Challenges of participating in BPCI
Between April 1 and April 30, 2015, Trinity Senior Living admitted 87 patients into BPCI bundles and experienced five hospital readmissions, Capasso says. It’s too early to say whether the senior living division is on track to meet its projected returns. But Trinity Health clinicians have shared a number of observations about the challenges and opportunities.
- Verifying discharge DRGs from the hospital is protracted.
- Nursing homes and home health agencies typically don’t know immediately whether the patient is in one of the BPCI bundles, often for a week or more, Capasso points out. “I go back to my comment that we have to treat everybody the same, like everybody is in the bundle,” he says.

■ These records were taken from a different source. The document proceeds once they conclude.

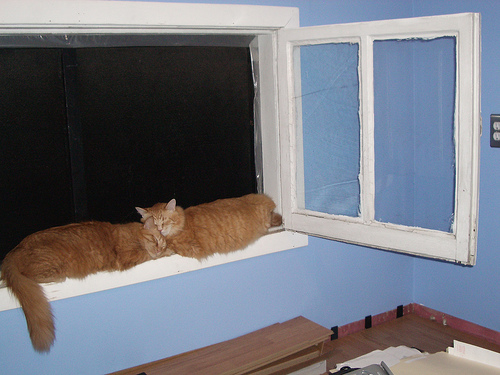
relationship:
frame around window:
[239, 16, 313, 208] [8, 8, 318, 304]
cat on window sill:
[0, 222, 169, 357] [0, 227, 290, 311]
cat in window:
[134, 192, 281, 263] [5, 37, 268, 291]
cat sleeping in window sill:
[0, 222, 169, 357] [7, 266, 181, 305]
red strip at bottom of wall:
[329, 299, 499, 341] [290, 238, 490, 310]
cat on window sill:
[47, 225, 207, 274] [0, 257, 190, 303]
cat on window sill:
[134, 192, 281, 263] [156, 241, 297, 274]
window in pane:
[299, 35, 364, 244] [297, 40, 358, 210]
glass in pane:
[370, 42, 448, 229] [365, 21, 476, 278]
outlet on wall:
[487, 112, 500, 151] [473, 17, 497, 326]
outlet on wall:
[486, 116, 497, 152] [0, 0, 498, 374]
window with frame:
[9, 16, 444, 284] [0, 0, 480, 314]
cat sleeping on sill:
[147, 200, 281, 263] [1, 226, 308, 318]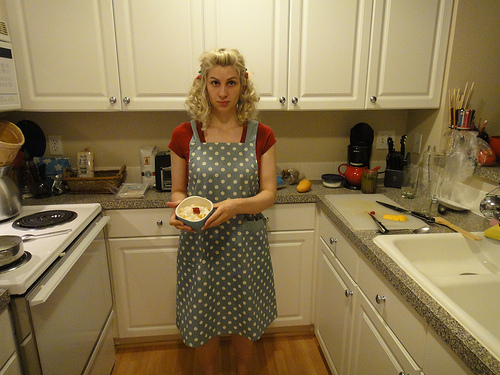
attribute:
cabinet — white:
[365, 0, 464, 113]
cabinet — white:
[287, 0, 372, 110]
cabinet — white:
[205, 0, 292, 114]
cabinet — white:
[116, 0, 202, 107]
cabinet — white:
[6, 1, 120, 108]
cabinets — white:
[1, 0, 455, 100]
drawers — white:
[320, 227, 452, 370]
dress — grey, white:
[150, 105, 294, 344]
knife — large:
[373, 195, 435, 224]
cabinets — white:
[5, 2, 120, 108]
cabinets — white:
[110, 2, 206, 105]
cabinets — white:
[205, 2, 290, 107]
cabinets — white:
[286, 0, 373, 109]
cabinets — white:
[372, 2, 454, 111]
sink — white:
[385, 208, 499, 336]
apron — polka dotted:
[171, 116, 273, 344]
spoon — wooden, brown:
[433, 212, 478, 242]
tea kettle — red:
[330, 155, 377, 193]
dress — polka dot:
[175, 116, 280, 346]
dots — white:
[219, 252, 243, 287]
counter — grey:
[386, 177, 483, 259]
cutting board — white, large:
[328, 190, 425, 237]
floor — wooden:
[110, 323, 323, 373]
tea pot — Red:
[334, 160, 373, 187]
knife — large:
[359, 193, 449, 238]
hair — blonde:
[172, 49, 268, 132]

- IT platforms are not capable of tracking patient status after discharge.
- To address this challenge, Trinity Health is planning to participate in Patient-Ping, a national care coordination network that notifies a patient’s healthcare providers in real-time whenever and wherever their patients receive care.
- Expensive episodes have the potential to upset the apple cart.
- In the first 30 days of the program, Trinity Health was on the hook for a patient who was admitted with acute myocardial infarction and then required cardiac surgery. “So that’s going to be an expensive case. But part of the benefit of being part of a big system is that the risk pool is large,” Capasso says. “Hopefully, some of the cases we have over the course of the year will offset some of those more difficult cases.”
Capasso says that bundled payment initiatives will evolve as CMS tracks results and feedback from participating organizations — most likely shifting to more of a prospective payment system — and Trinity Health is positioned well to evolve right along with it. “We’re trying to change things internally as they relate to culture, as they relate to the way we view quality of care, patient experience, and just about everything that we do along those lines.”
Or, as Jack Welch says, “Change before you have to.”